Faced with dismal turnout at official budget consultations, the small army of communications wizzards at City Hall came up with a new idea.  Neither politicians nor staff appear to understand, or are willing to admit, what's really wrong with the process.

How Ottawa budgets

The City of Ottawa has recently made efforts to make municipal budgeting somewhat less mysterious.  On June 24, 2015, the City Treasurer held a "primer" session on budget basics and the following day Mayor Watson and senior City staff held a 1-hour town hall phone-in.  Here are the links to:

+ a summary version of "Budget 101"

+ Marian Simulik's slides (1 MB) 

+ Marian Simulik's video (40 minutes)

+ The Mayor's 1-hour town hall audio and verbatim transcript

+ a story by Emma Jackson in the Metroland weeklies about these initiatives (June 26).  The article compares the turnout at this tele-townhall (50 dialed in, a dozen asked questions) with what the Mayor and all "core city" Councillors faced in a "public consultation" on the 2015 Budget -- 20 people showed up then.

Comment

This initiative came about as a result of a submission by the Treasurer of the FCA (Federation of Citizens' Associations) during the 2015 Budget "considerations" by the City's super-Standing Committee (FEDCO) on March 3, 2015. Newly elected Councillors also have been heard to grumble that they have little chance to influence budget decisions.

A tele-town hall, no matter when held, will not change the fact that the Budget is pretty much written by senior bureaucrats and the Mayor's office (rejecting or accepting proposals from staff).
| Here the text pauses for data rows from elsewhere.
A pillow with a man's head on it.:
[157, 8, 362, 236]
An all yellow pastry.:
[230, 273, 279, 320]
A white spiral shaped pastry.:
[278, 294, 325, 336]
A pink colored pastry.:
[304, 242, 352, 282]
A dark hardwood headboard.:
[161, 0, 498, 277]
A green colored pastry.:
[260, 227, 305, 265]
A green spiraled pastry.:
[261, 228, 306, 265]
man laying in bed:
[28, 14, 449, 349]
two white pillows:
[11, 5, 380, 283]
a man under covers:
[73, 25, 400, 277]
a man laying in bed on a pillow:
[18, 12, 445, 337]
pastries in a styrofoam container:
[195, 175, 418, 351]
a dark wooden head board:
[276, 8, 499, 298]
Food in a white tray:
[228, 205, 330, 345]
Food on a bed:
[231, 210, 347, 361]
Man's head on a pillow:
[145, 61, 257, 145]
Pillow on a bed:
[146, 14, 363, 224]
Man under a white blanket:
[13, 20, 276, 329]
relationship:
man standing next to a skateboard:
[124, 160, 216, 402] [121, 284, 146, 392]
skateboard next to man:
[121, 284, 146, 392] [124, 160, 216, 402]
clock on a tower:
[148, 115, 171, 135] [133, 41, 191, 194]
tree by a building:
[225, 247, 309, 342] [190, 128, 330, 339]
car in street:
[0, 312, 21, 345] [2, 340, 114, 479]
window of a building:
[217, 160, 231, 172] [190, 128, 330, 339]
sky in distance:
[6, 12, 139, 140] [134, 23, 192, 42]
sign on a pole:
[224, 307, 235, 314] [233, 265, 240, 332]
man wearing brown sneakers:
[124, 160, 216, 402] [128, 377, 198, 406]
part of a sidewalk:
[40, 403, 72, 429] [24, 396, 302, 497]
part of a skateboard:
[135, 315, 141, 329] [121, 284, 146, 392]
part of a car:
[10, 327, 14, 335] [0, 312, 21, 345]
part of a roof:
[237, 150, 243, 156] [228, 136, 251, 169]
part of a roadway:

They hold all the power.

The "Budget 101" data are fair enough but trend data (over at least the last five years) would be extremely helpful, as would restructuring into meaningful decision-oriented categories.  And how about providing substantive briefing information -- at present, the information provided in Budget documents is often near-useless; see, e.g., the few lines offered by the Forestry Department.

The other problem with town hall-type "consultation" is that, once it catches on, it could easily be swamped by special interests.

Shortcuts won't do.  Genuine public engagement is what is needed.  A significant dialogue with members of civil society on what the Budget should/should not contain would be so much better, based on digestible analysis of past trends.